Find every line in the rows below that contains the word "What" and copy each of those lines in full.

Data for analysis: Begin

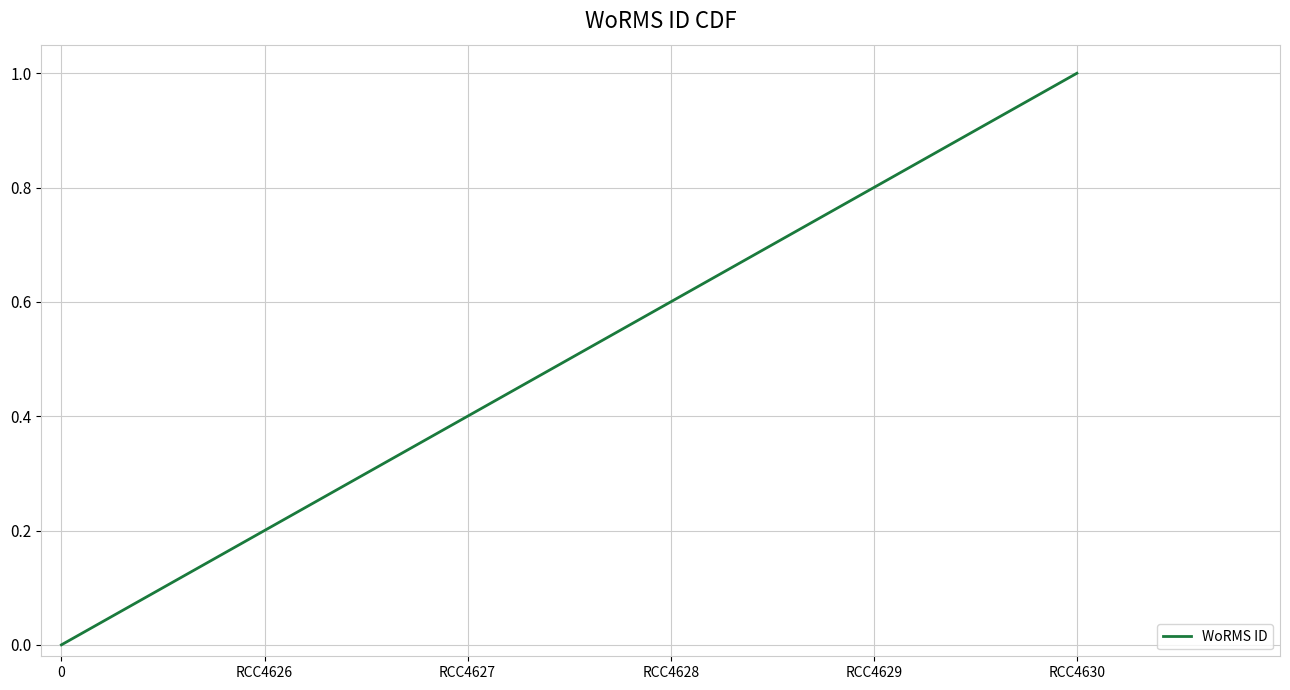

How many lines are shown in the chart?

1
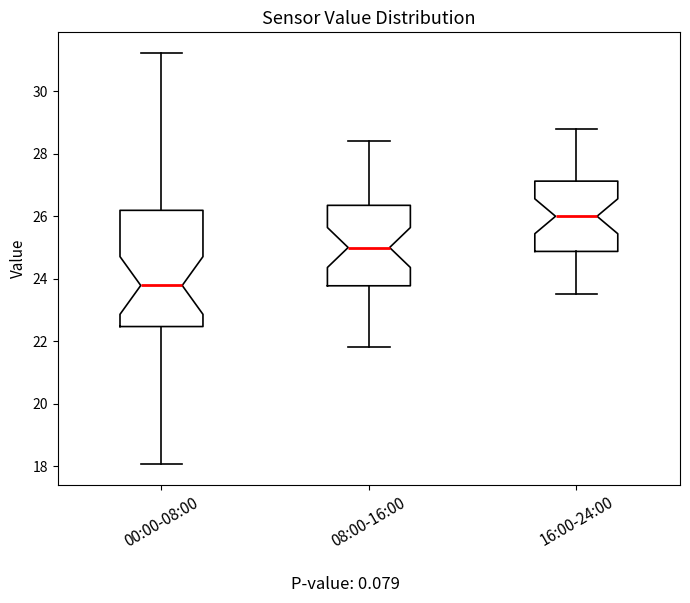

Which box is the tallest, from its lower edge to its upper edge?

00:00-08:00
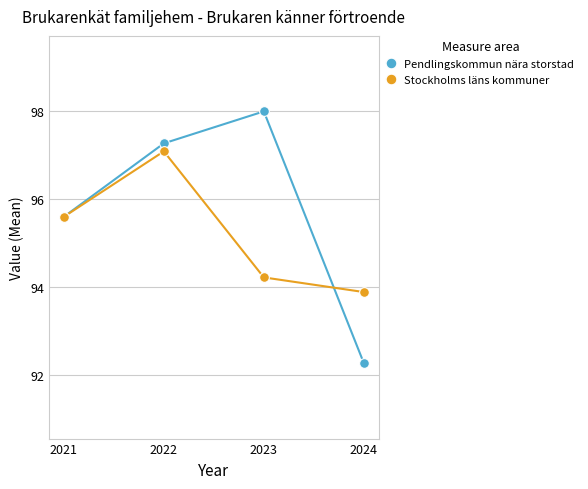

What is the approximate value of Stockholms läns kommuner at 2024?

93.9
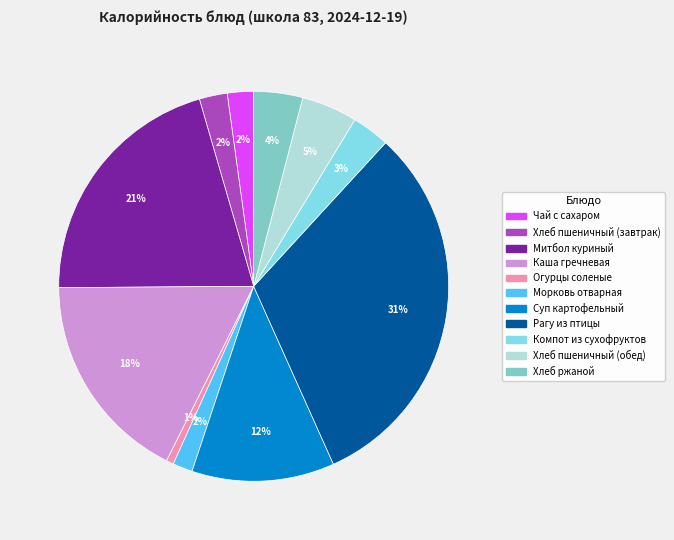

Is there any slice that represents more than half of the pie?

No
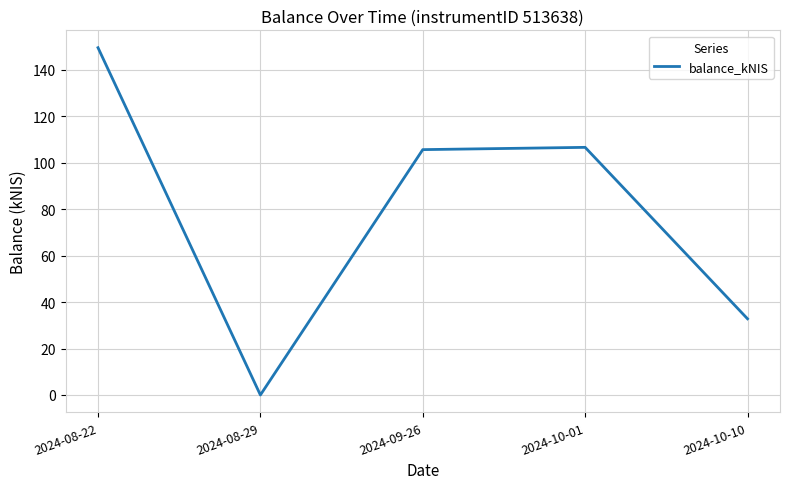

What is the approximate value at 2024-10-10?

32.8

Data for analysis: End

**Reply to the task**:
What is the approximate value of Stockholms läns kommuner at 2024?
What is the approximate value at 2024-10-10?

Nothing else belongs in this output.